Energy spectrums of shockwave signals: a cases 1–4; b cases 5 to 8

Table 1 Energy distributions of the shock wave signals in different frequency bands

According to the comparative analysis of Fig. 6 and Table 1, the following conclusions can be drawn: total energy of explosion shockwave signals generated by the same kinds of explosives decreases with the distance increase from explosion site. In addition, the energy in high-frequency bands attenuates rapidly while that in low-frequency bands attenuates slowly and has a long duration. Therefore, shockwave signals have a wider range of damage at low frequencies.

Here, we divided the frequency into multiple frequency bands to demonstrate the distribution of energy in each frequency band more intuitively and vividly. The distribution of energy spectrum was represented with energy histograms in each frequency band.

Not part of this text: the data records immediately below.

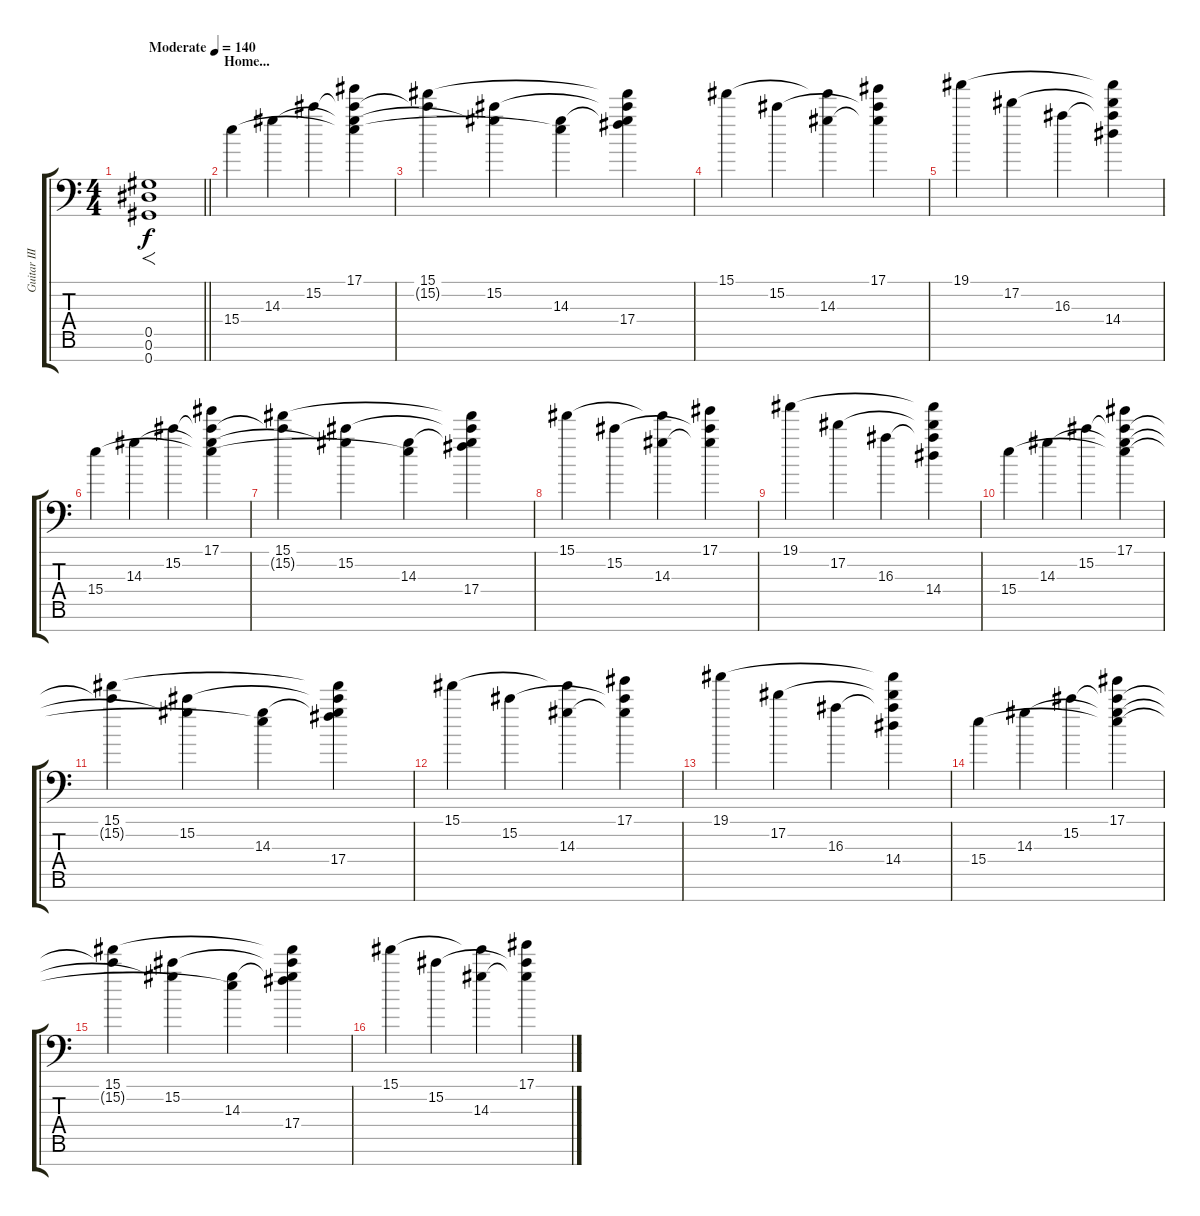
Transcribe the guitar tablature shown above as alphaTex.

\track ("Guitar III" "Guitar III") {instrument distortionguitar}
\staff {score tabs}
\tuning (Eb4 Bb3 Gb3 Db3 Ab2 Eb2 Ab1) {hide}
\ts (4 4)
\tempo (140 "Moderate")
\clef f4
\barLineRight lightlight
\ks c
(0.5 0.6 0.7).1{f dy f instrument distortionguitar} |
\section ("" "Home...")
15.4.4 14.3.4 15.2.4 (17.1 15.2{t} 14.3{t} 15.4{t}).4 |
(15.1 15.2{t}).4 (15.2 14.3{t}).4 (14.3 15.4{t}).4 (15.1{t} 15.2{t} 14.3{t} 17.4).4 |
15.1.4 15.2.4 (15.1{t} 14.3).4 (17.1 15.2{t} 14.3{t}).4 |
19.1.4 17.2.4 16.3.4 (19.1{t} 17.2{t} 16.3{t} 14.4).4 |
15.4.4 14.3.4 15.2.4 (17.1 15.2{t} 14.3{t} 15.4{t}).4 |
(15.1 15.2{t}).4 (15.2 14.3{t}).4 (14.3 15.4{t}).4 (15.1{t} 15.2{t} 14.3{t} 17.4).4 |
15.1.4 15.2.4 (15.1{t} 14.3).4 (17.1 15.2{t} 14.3{t}).4 |
19.1.4 17.2.4 16.3.4 (19.1{t} 17.2{t} 16.3{t} 14.4).4 |
15.4.4 14.3.4 15.2.4 (17.1 15.2{t} 14.3{t} 15.4{t}).4 |
(15.1 15.2{t}).4 (15.2 14.3{t}).4 (14.3 15.4{t}).4 (15.1{t} 15.2{t} 14.3{t} 17.4).4 |
15.1.4 15.2.4 (15.1{t} 14.3).4 (17.1 15.2{t} 14.3{t}).4 |
19.1.4 17.2.4 16.3.4 (19.1{t} 17.2{t} 16.3{t} 14.4).4 |
15.4.4 14.3.4 15.2.4 (17.1 15.2{t} 14.3{t} 15.4{t}).4 |
(15.1 15.2{t}).4 (15.2 14.3{t}).4 (14.3 15.4{t}).4 (15.1{t} 15.2{t} 14.3{t} 17.4).4 |
15.1.4 15.2.4 (15.1{t} 14.3).4 (17.1 15.2{t} 14.3{t}).4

Figures 7a–d are energy histograms of explosion shockwave signals generated by warheads with the explosive weight of 2Kg at 4 different distances (cases 1 to 4).

Fig. 7
figure 7

Energy histograms of shockwave signals: a case 1; b case 2; c case 3; d case 4

Figures 8a–d are energy histograms of explosion shockwave signals generated by warheads with the explosive weight of 4 Kg at 4 different distances (cases 5–8).

Fig. 8
figure 8

Energy histograms of shockwave signals: a case 5; b case 6; c case 7; d case 8

Figures 7, 8 show that shockwave energy is mainly concentrated in the low-frequency band of 0–500 Hz. In other words, energy in low-frequency bands is significantly larger than that in high-frequency bands.

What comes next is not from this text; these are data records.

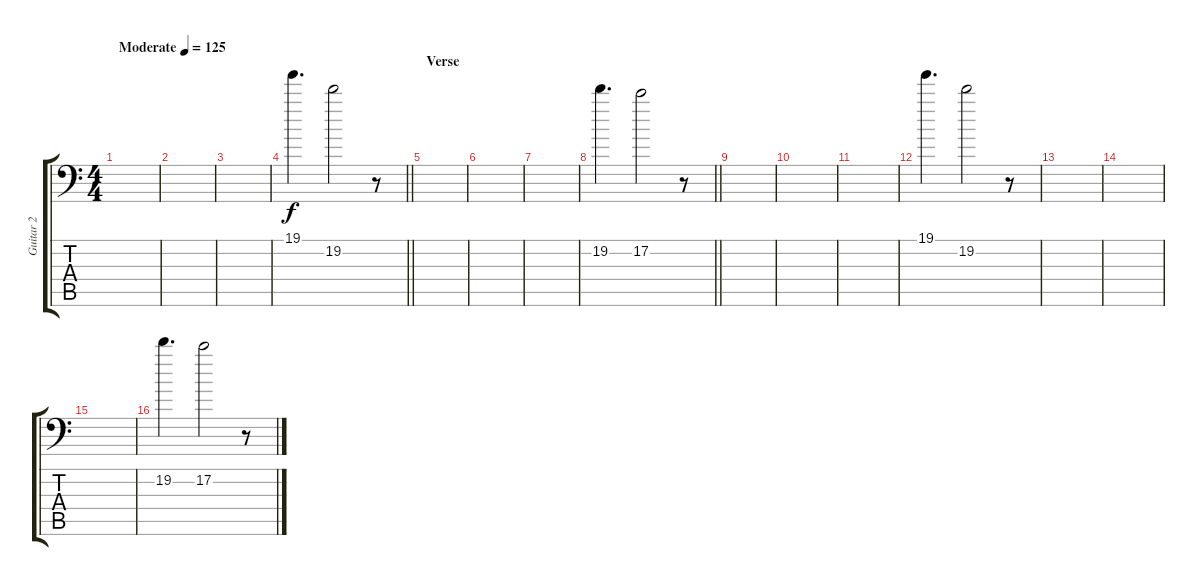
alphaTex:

\track ("Guitar 2" "Guitar 2") {instrument electricguitarclean}
\staff {score tabs}
\tuning (C4 G3 Eb3 Bb2 F2 Bb1) {hide}
\ts (4 4)
\tempo (125 "Moderate")
\clef f4
\ks c
|
|
|
\barLineRight lightlight
19.1.4{d} 19.2.2 r.8 |
\section ("" "Verse")
|
|
|
\barLineRight lightlight
19.2.4{d} 17.2.2 r.8 |
|
|
|
19.1.4{d} 19.2.2 r.8 |
|
|
|
19.2.4{d} 17.2.2 r.8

Effectiveness of the HHT-based feature extraction method was verified by the analytical results of instantaneous features and energy spectrums of explosion shockwave signals. In addition, the significant attenuation and distribution laws of shockwave overpressure energy spectrums were obtained. Under these laws, it is feasible to realize high-frequency and low-frequency energy distribution of different explosion shockwaves, thereby achieving different damage effects.

5 Conclusions

An adaptive de-noising and precise feature extraction method based on improved CEEMD-HHT was proposed in this paper. The adaptive de-noising algorithm based on improved CEEMD not only eliminates noise efficiently, but also retains effective high-frequency information while solving the problems of energy leakage caused by wavelet packet de-noising and mode mixing of EMD, thereby exhibiting the advantages of multi-resolution and self-adaption. We performed HHT over low-frequency IMFs obtained through adaptive de-nosing and high-frequency IMFs reconstructed through wavelet packet transform to precisely extract instantaneous features and energy spectrum of shockwave overpressure signals, thereby further improving the weapon damage performance evaluation system. Effectiveness of the proposed method was proved by the de-noising effects and the feature extraction results of the test data, which provides new theoretical basis for the evaluation of weapon damage performance. Although the proposed feature extraction method can effectively retain high-frequency information and avoid the problem of energy leakage. This method increases the computational complexity of the algorithm to a certain extent and improves the running time of the algorithm. This is where the research needs to be further optimized in the future.